§ PROBLEM STATEMENT:
Only the lines that contain the string "soziale" belong in the answer; pull them from the records.

§ SOURCE DATA:
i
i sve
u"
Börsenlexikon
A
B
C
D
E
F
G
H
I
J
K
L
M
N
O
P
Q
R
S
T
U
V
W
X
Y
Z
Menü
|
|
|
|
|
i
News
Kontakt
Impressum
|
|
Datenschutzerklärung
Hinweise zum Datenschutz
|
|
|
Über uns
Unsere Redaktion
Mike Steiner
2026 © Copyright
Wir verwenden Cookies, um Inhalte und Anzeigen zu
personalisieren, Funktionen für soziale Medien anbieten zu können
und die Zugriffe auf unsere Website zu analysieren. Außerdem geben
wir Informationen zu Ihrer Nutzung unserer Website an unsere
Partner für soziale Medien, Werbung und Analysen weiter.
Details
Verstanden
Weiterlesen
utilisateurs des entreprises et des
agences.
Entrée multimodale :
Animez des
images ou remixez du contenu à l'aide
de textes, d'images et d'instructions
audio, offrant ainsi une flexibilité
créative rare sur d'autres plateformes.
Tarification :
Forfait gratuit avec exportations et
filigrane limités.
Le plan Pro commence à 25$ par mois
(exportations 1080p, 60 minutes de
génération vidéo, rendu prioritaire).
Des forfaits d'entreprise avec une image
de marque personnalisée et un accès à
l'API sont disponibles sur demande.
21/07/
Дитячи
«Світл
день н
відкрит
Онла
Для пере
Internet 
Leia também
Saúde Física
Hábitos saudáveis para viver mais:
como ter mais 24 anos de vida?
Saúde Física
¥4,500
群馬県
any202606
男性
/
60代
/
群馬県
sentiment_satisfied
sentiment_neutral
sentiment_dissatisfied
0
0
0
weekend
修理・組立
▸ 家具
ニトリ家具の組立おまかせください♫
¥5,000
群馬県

§ WRITTEN SOLUTION:
personalisieren, Funktionen für soziale Medien anbieten zu können
Partner für soziale Medien, Werbung und Analysen weiter.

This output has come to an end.